When charged with a crime, defendants will enter a statement before the court—a plea—in response to the charges filed against them. They may enter a plea of guilty (a complete admission of guilt), not guilty (denial of the charges), or nolo contendere (not agreeing or disagreeing with the charges).
Defendants may choose between going to trial or avoiding trial by entering into a plea agreement with the prosecution in lieu of a reduced charge. A reduced charge often leads to a lighter sentence. Defendants also will enter a plea agreement when they believe the evidence against them will ensure a conviction or they wish to avoid the limelight of a trial.
Before a plea becomes enforceable in a federal criminal case, the court must approve it pursuant to the Federal Rules of Criminal Procedure, specifically, Rule 11 concerning pleas.
The court may approve the plea agreement only after the defendant has been advised of their rights, the court has been assured the plea is voluntarily and that it was entered into with sufficient factual support. This rule specifically requires that the court:
- Advise and Question the Defendant About the Plea Agreement: Under oath, the court will require that the defendant demonstrate that they fully understand their constitutional rights (i.e. to a trial, against self-incrimination, the right to confront their accuser), they will be waiving these rights, the nature of the charges against them, and they will be sentenced for the charges in connection with the plea.
- Ensure the Plea is Entered into Voluntarily: Once a defendant enters into a plea agreement, it is difficult to withdraw that plea. Therefore, in addition to making sure that the defendant understands the exact charges and what their constitutional rights are, it is the court’s duty to make sure that the defendant is knowingly entering the plea of their own free will.
- The court must establish that that the defendant has entered the plea to the charges without force, threats or promises–other than those contained in the plea agreement.
- Determine the Factual Basis for the Plea: The rule also requires that the court determine whether there is a factual basis for the plea.
- For example, if a defendant enters a plea for murder when the facts clearly only establish a basis for involuntary manslaughter, a judge may decide to reject the plea.
It is very difficult to withdraw a plea, which is why the court carefully questions the defendant’s understanding of the plea before approving it.
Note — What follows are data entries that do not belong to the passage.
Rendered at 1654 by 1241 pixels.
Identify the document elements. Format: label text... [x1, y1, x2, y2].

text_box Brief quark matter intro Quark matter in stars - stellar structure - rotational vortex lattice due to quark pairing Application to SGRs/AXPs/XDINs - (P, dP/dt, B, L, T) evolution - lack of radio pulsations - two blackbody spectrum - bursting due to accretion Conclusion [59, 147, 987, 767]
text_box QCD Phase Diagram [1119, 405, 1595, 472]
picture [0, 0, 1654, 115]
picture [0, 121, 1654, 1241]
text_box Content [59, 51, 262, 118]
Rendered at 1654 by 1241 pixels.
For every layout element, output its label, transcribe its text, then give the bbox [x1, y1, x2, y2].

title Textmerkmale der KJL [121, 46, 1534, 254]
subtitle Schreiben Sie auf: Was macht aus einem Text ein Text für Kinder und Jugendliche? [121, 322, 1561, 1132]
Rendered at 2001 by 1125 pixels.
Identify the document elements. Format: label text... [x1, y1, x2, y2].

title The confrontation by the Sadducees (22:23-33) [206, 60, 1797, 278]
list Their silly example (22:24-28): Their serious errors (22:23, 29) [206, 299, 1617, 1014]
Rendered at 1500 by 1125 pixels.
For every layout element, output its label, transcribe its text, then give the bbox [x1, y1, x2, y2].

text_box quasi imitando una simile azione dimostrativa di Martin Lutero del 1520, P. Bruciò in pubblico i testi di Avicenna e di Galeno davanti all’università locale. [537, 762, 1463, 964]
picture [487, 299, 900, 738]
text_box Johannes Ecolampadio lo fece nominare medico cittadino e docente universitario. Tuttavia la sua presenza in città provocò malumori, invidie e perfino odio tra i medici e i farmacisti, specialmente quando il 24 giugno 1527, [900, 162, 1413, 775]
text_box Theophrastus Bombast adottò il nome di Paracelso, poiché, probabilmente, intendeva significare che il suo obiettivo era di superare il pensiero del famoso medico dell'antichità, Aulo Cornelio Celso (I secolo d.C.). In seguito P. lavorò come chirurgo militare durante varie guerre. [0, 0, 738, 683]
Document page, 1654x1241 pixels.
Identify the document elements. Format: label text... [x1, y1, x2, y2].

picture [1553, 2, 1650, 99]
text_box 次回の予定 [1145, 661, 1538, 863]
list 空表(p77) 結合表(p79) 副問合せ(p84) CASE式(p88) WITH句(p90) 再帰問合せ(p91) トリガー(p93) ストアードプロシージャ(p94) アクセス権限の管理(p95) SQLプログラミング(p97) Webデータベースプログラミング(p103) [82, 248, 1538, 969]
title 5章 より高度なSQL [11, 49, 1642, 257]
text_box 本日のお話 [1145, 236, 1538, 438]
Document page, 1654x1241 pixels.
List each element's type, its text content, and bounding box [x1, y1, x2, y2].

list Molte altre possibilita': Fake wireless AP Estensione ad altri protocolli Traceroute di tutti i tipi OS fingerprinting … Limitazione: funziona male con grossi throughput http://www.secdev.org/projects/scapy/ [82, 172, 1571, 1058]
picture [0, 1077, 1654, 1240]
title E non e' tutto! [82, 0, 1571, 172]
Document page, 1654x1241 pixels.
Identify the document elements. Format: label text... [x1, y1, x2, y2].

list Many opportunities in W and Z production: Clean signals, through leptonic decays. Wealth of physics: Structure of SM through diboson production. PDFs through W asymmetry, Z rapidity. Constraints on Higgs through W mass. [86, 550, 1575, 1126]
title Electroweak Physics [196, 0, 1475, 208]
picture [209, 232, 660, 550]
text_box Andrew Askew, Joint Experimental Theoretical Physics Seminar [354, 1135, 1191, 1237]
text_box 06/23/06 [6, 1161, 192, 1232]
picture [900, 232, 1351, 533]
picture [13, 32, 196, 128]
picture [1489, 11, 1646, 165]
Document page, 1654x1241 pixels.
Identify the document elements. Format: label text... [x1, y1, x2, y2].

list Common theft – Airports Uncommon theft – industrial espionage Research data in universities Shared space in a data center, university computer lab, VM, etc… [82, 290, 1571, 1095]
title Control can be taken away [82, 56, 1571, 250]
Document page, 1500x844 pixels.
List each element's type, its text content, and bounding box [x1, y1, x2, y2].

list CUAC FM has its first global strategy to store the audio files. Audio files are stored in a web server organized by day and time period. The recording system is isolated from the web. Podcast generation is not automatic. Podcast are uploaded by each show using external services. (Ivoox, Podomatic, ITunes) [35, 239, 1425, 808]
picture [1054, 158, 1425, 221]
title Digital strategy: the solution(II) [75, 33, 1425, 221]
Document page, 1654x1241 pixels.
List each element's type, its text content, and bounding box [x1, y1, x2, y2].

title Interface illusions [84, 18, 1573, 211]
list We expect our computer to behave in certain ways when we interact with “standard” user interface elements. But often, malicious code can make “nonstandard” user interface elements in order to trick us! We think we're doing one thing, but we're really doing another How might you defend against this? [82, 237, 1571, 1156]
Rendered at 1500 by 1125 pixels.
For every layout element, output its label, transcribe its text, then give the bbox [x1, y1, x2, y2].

The court has approved the defendant’s plea because it believes the defendant entered into it voluntary and with full understanding of the consequences for doing so. As a result, a defendant may seek to “withdraw” a plea under federal law only in the following limited circumstances:
- Before It has been Accepted by the Judge: Until the court approves the plea agreement, the defendant can choose to withdraw the plea for any reason.
- For a “Fair and Just Reason” before Sentencing has Occurred: Here, it isn’t always enough to argue that the court is sentencing the defendant for a longer term than agreed to in the plea bargain. You can’t also claim that you had a change of heart.
- Typically, the court will consider scenarios where the defendant had ineffective assistance of counsel, was threatened into entering the plea agreement, was innocent of the charges, or entered into the agreement involuntarily.
- After Sentencing has Occurred: The most difficult stage for the defendant to nullify a plea is after the precautionary hearing and after the court has imposed sentencing. In this case, rather than ordering a withdrawal, the court will permit a plea to be “set aside” on direct appeal or collateral attack.
Let’s examine this in practice. Tim appears before the court on several drug charges. Having determined Tim’s plea is voluntary, the court decides to sentence Tim to the full twenty years allowed under the statute instead of the fifteen years recommended by the prosecution. But Tim later seeks to withdraw the plea and proceed to trial. The court may decline to allow Tim to withdraw the plea in these circumstances.
However, if Tim’s lawyer signed off on the plea agreement without properly explaining the charges or what a guilty plea means, then the judge may find the plea was entered into involuntarily in violation of Tim’s constitutional rights. If the facts also show that Tim was threatened by the prosecution, the judge may similarly find that Tim’s plea was involuntary.
What if Tim did not make a deal for a lesser sentence as he believed that he would be acquitted? If he was handed down a harsh sentence from the court, then he cannot suddenly withdraw his plea and alter it (whether the original plea was guilty or not guilty).
There were many opportunities for Tim to withdraw his plea. But if the court believes not withdrawing Tim’s plea would result in injustice, then they may allow the plea to be set aside. However, this is not a common occurrence and defendants should not wait until after sentencing to withdraw their plea.
You should consult with a local criminal attorney before you enter into any plea agreement and before entering your plea in court. Once the plea is approved by the court, there are very limited circumstances in which your plea can be reversed.